We live in very fearful times. They are also legitimately very frightening times, but often the reactions are to the default position of the fearful: anger, blame and rejection.
Fear amplifies our tendency to revert to our most extreme corners and armour up.
We're increasingly encouraged to stay in our corners. Like most mums of teenagers, I'm constantly saying that social media is an echo chamber, but it's worse than that.
The algorithms are tuned to repeat whatever generates the most extreme reactions, especially anger. Mainstream media does it too. Extreme headlines sell: if, as the saying goes, it bleeds, it leads.
Neurologists say we're wired to focus on bad news, probably because that's how our ancestors survived: a jumpy caveman is an alive caveman.
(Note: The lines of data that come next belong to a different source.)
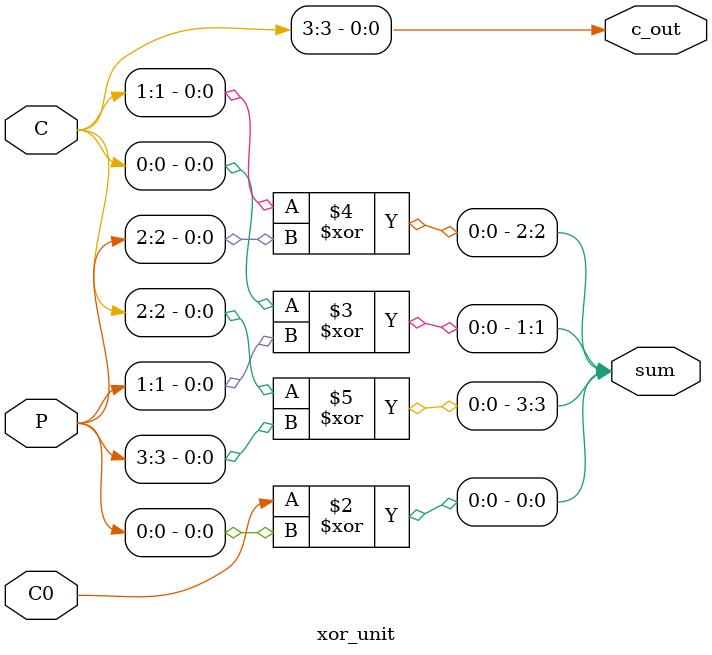
<source format=v>
module xor_unit(
    input [3:0] C, P,
    input C0,
    output reg [3:0] sum,
    output reg c_out
    );
    
    always@(*)
    begin
        sum[0] = C0 ^ P[0];
        sum[1] = C[0] ^ P[1];
        sum[2] = C[1] ^ P[2];
        sum[3] = C[2] ^ P[3];
        
        c_out = C[3];
    end
endmodule
</source>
But today, when life depends on the community, not the jungle, defaulting to anger and attack is the real danger.
In a British Conservative leadership party debate last week, the audience was asked whether they trust any politician. Not a single hand went up. Clearly, some recent British politicians haven't covered themselves in glory. But to not trust any of your leaders is extreme, and risky in difficult times.
Facts matter. Principles matter. Accountability matters. Debate about them matters. It's not that we argue: it's how we argue.
When the going gets tough, we're all drawn to fight or flight, but we need to find a way to stand our ground - without needing to level everyone around us.
The foundation for discussion is not even to concede common ground, it is to concede common humanity.